Optimal Control of Battery – Operated Systems

Department of Electrical and Computer Engineering

Title: Optimal Control of Battery – Operated Systems

Christos G. Cassandras
Division of Systems Engineering and
Dept. of Electrical and Computer Engineering and
Center for Information and Systems Engineering (CISE)
Boston University
Brookline, MA 02446
cgc@bu.edu, http://people.bu.edu/cgc

Friday, 5th April 2013, 17:00 – 18:30
Room XΩΔ 02 – 008, New Campus
University of Cyprus

Abstract:

Motivated by the increasing dependence of many systems on battery energy (e.g.,
wireless sensor networks, mobile robots, electric vehicles), we will discuss the problem of optimally controlling how to discharge and recharge a non-ideal battery so as to maximize the work it can perform over a given time period and still maintain a desired final energy level.
Modeling a battery as a dynamic system, we adopt a Kinetic Battery Model (KBM) and formulate a finite-horizon optimal control problem. The solution is shown to be of bang–bang type with the property that the battery is always in recharging mode during the last part of the interval. We then extend the problem to settings where recharging is only occasionally feasible and show that it can be reduced to a nonlinear optimization problem. We further study the problem of optimally controlling a set of non-ideal rechargeable batteries that can be shared to perform a given amount of work over some specified time period. In this case, we seek to
maximize the minimum residual energy among all batteries at the end of this period. We show that the optimal solution must result in equal residual energies for all batteries as long as such a policy is feasible. This simplifies the task of subsequently deriving explicit solutions for the problem.

Biography:

Christos G. Cassandras is Head of the Division of Systems Engineering and Professor of Electrical and Computer Engineering at Boston University. He is also co-founder of Boston University’s Center for Information and Systems Engineering (CISE). He received degrees from Yale University (B.S., 1977), Stanford University (M.S.E.E., 1978), and Harvard University (S.M., 1979; Ph.D., 1982). In 1982-84 he was with ITP Boston, Inc. where he worked on the design of automated manufacturing systems. In 1984-1996 he was a faculty member at the Department of Electrical and Computer Engineering, University of Massachusetts/Amherst. He specializes in the areas of discrete event and hybrid systems, stochastic optimization, and computer simulation, with applications to computer and sensor networks, manufacturing systems, and transportation systems. He has published over 300 refereed papers in these areas, and five books. He has guest-edited several technical journal issues and serves on several journal Editorial Boards. He has recently collaborated with The MathWorks, Inc. in the development of the discrete event and hybrid system simulator SimEvents.

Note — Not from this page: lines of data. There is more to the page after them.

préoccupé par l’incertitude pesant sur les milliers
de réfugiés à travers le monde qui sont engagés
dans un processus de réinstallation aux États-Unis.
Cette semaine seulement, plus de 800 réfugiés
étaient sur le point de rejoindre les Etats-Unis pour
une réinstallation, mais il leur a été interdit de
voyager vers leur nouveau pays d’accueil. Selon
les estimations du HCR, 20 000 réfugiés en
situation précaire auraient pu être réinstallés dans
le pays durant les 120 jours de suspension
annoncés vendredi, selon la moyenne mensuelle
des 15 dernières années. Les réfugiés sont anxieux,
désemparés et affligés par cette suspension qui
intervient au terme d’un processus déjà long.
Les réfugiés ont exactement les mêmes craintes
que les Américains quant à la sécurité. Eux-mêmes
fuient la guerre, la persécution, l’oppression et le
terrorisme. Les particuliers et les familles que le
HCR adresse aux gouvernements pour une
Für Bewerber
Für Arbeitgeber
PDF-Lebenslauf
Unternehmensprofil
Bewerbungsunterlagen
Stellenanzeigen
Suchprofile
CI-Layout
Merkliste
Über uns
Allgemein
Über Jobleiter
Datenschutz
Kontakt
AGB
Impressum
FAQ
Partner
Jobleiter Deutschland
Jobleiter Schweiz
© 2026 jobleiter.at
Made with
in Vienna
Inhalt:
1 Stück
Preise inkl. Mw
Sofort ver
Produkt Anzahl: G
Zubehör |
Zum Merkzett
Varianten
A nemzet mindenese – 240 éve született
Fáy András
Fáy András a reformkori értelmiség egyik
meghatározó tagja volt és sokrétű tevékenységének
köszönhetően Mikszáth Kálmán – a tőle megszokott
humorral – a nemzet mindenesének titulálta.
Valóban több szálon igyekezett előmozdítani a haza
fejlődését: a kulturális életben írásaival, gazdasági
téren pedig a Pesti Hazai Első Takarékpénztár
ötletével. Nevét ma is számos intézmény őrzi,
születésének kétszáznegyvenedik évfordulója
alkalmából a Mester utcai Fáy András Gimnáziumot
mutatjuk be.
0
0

Dr. Cassandras was Editor-in-Chief of the IEEE Transactions on Automatic Control from 1998 through 2009 and has also served as Editor for Technical Notes and Correspondence and Associate Editor. He was the 2012 President of the IEEE Control Systems Society (CSS) and has served as Vice President for Publications and on the Board of Governors of the CSS. He has chaired the CSS Technical Committee on Control Theory, and served as Chair of several conferences. He has been a plenary speaker at many international conferences, including the American Control Conference in 2001 and the IEEE Conference on Decision and Control in 2002, and an IEEE Distinguished Lecturer.

He is the recipient of several awards, including the 2011 IEEE Control Systems Technology Award, the Distinguished Member Award of the IEEE Control Systems Society (2006), the 1999 Harold Chestnut Prize (IFAC Best Control Engineering Textbook) for Discrete Event Systems: Modeling and Performance Analysis, a 2011 prize for the IBM/IEEE Smarter Planet Challenge competition, a 1991 Lilly Fellowship and a 2012 Kern Fellowship. He is a member of Phi Beta Kappa and Tau Beta Pi. He is also a Fellow of the IEEE and a Fellow of the IFAC.